* BEGIN Page *
Announcement

**vladpetric** · 13 September 2020, 03:49 PM

Originally posted by artivision View Post

You are correct but somehow confused. Arm cores can also use the same lithography and stages for 4.7Ghz speed with better real life IPC. There is no architectural wall for that as you seem to believe and also you don't get dynamics because that can be done tomorrow. How fast x86 can drop energy consumption, 5-10 years from now? Also if you did go to a proper school you would understand that CISC does not convert anything inside to RISC and cannot win again clean proper RISC at anything except programming and compiling friendliness. That is all about x86 for many years now, not some crazy super power.

Most of the IPC comes from high quality (i.e., not toy) microarchitectures (that is, how you implement the pipeline). Most ARM designs are toys (and sure, their cost is commensurate), with Apple ARMs being the only desktop-grade processors.

Generally speaking, it's easy to make a wide pipeline, it's super-difficult to keep it busy. E.g., you need super complex branch prediction and trace caches, something that not everyone knows how to do well.

x86-64 is a lot closer to RISC than you'd think. In a modern x86 processor, the vast majority of instructions get broken down into RISC-like micro-ops in the decoders. In contrast, classic CISC had instructions that ran like mini-programs.

That is simply not how modern x86 works - their pipelines are quite similar to that of their RISC counterparts, except for a messier front-end (more complex decode).

At the same time, modern RISCs aren't exactly the 80s "classic" RISC processors either (as they can have high variability in instruction execution time).

Maybe it is time you update your (micro)architectural knowledge. After reading an up-to-date H&P, I'd suggest Shen & Lipasti.

**carewolf** · 13 September 2020, 04:00 PM

Originally posted by tildearrow View Post

Then they turn consumer ARM into a closed-source design with encrypted firmware and zero open drivers.

You mean most designs aren't already?

**carewolf** · 13 September 2020, 04:03 PM

Originally posted by pete910 View Post

I was meaning real world benchmarks like what Phoronix does. Is geek bench mobile and desktop versions actually comparable ?

Think I'll wait for actual comparable benchmarks before coming to any conclusions either way.

Well, to get an Apple ARM desktop you have to sign a NDA to not reveal how slow and sucky they are.

**torsionbar28** · 13 September 2020, 04:47 PM

Originally posted by nuhamind2 View Post

if nvidia did buy it, will it fall under sanction ba for huawei too

I sure hope so. F $ % K the CCP. They've probably stolen enough IP to produce cutting edge ARM chips on their own by now anyways.
* END Page *
**What is asked:**
**1)** List every username that appears after "Originally posted by" in the forum thread.
**2)** Please copy the stretch of the forum thread from "Originally posted by tildearrow" through "conclusions either way." word for word.
* BEGIN Supplied data *
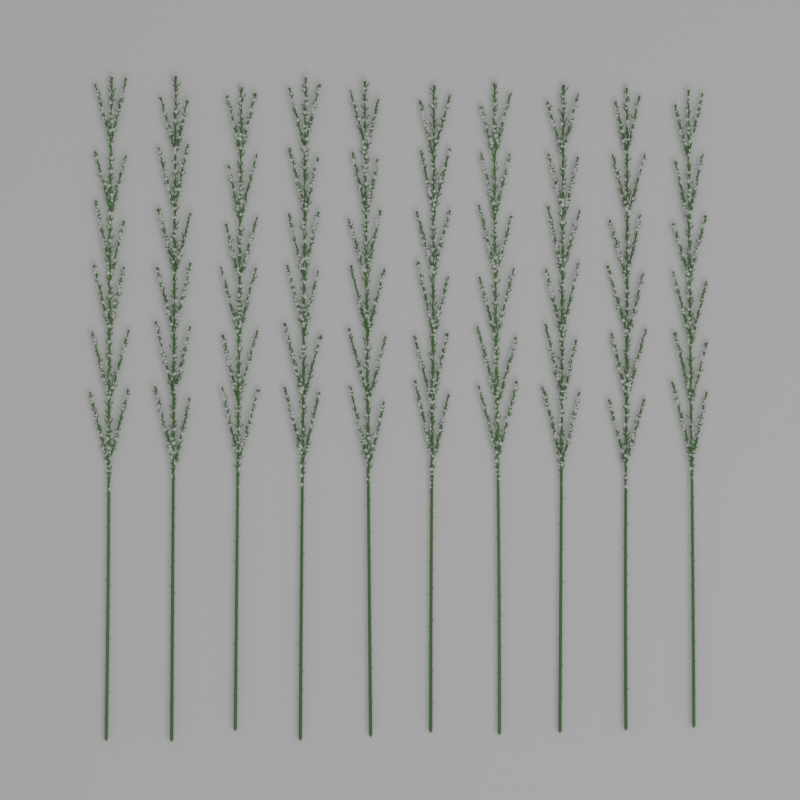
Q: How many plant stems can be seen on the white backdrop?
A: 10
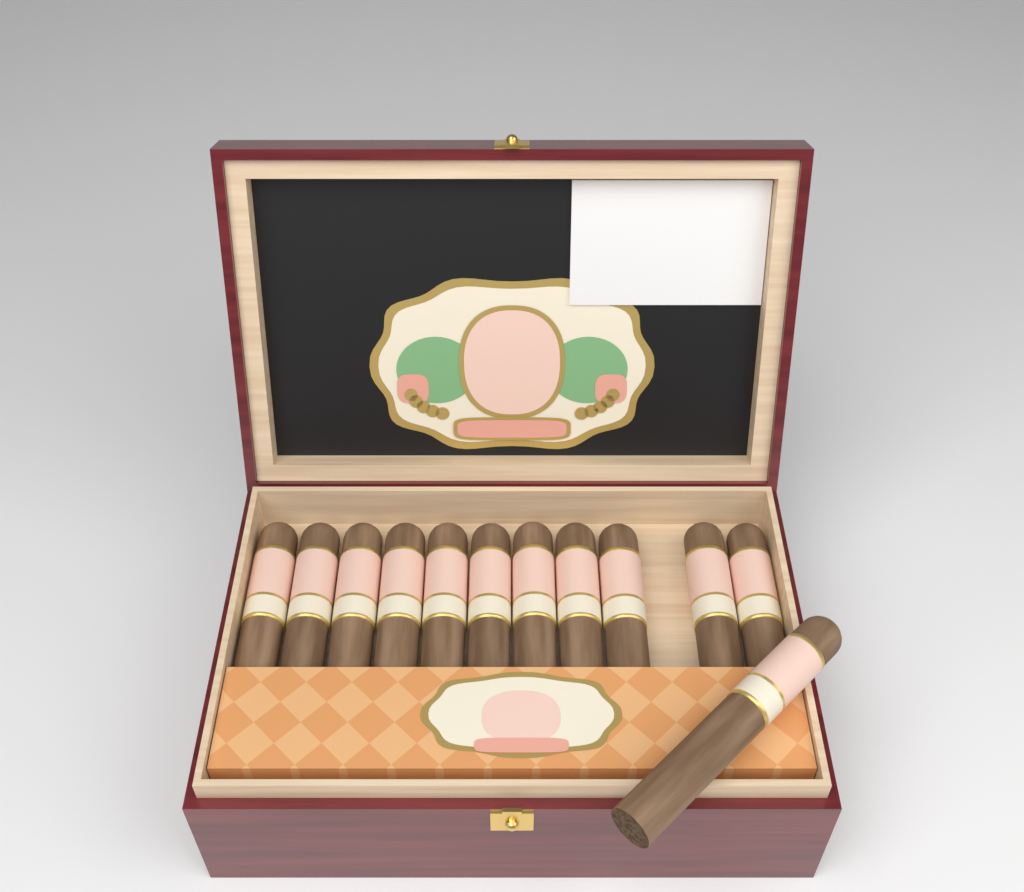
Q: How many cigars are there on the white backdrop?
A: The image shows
* END Supplied data *
* BEGIN Supplied data *
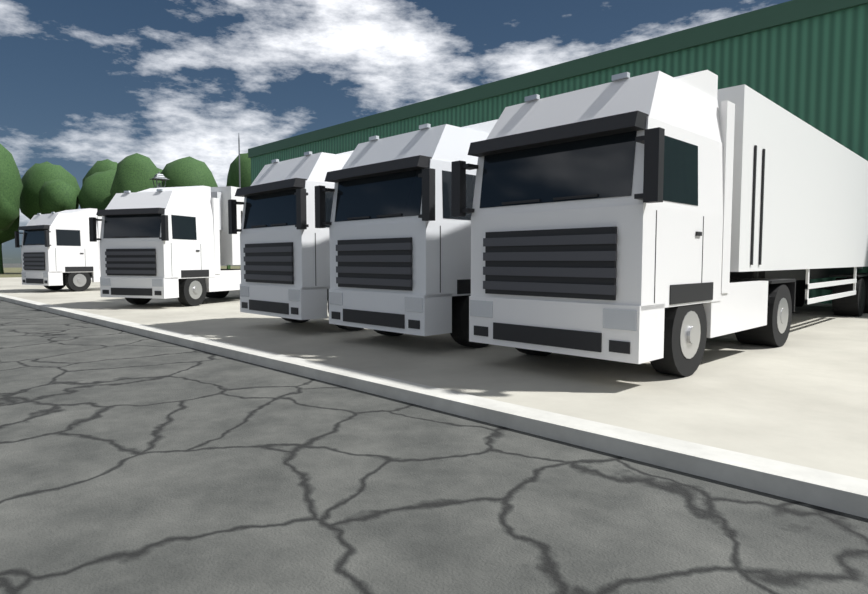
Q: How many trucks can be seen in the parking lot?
* END Supplied data *
**Solutions to the exercise:**
**1)** artivision, tildearrow, pete910, nuhamind2

**2)**
Originally posted by tildearrow View Post

Then they turn consumer ARM into a closed-source design with encrypted firmware and zero open drivers.

You mean most designs aren't already?

**carewolf** · 13 September 2020, 04:03 PM

Originally posted by pete910 View Post

I was meaning real world benchmarks like what Phoronix does. Is geek bench mobile and desktop versions actually comparable ?

Think I'll wait for actual comparable benchmarks before coming to any conclusions either way.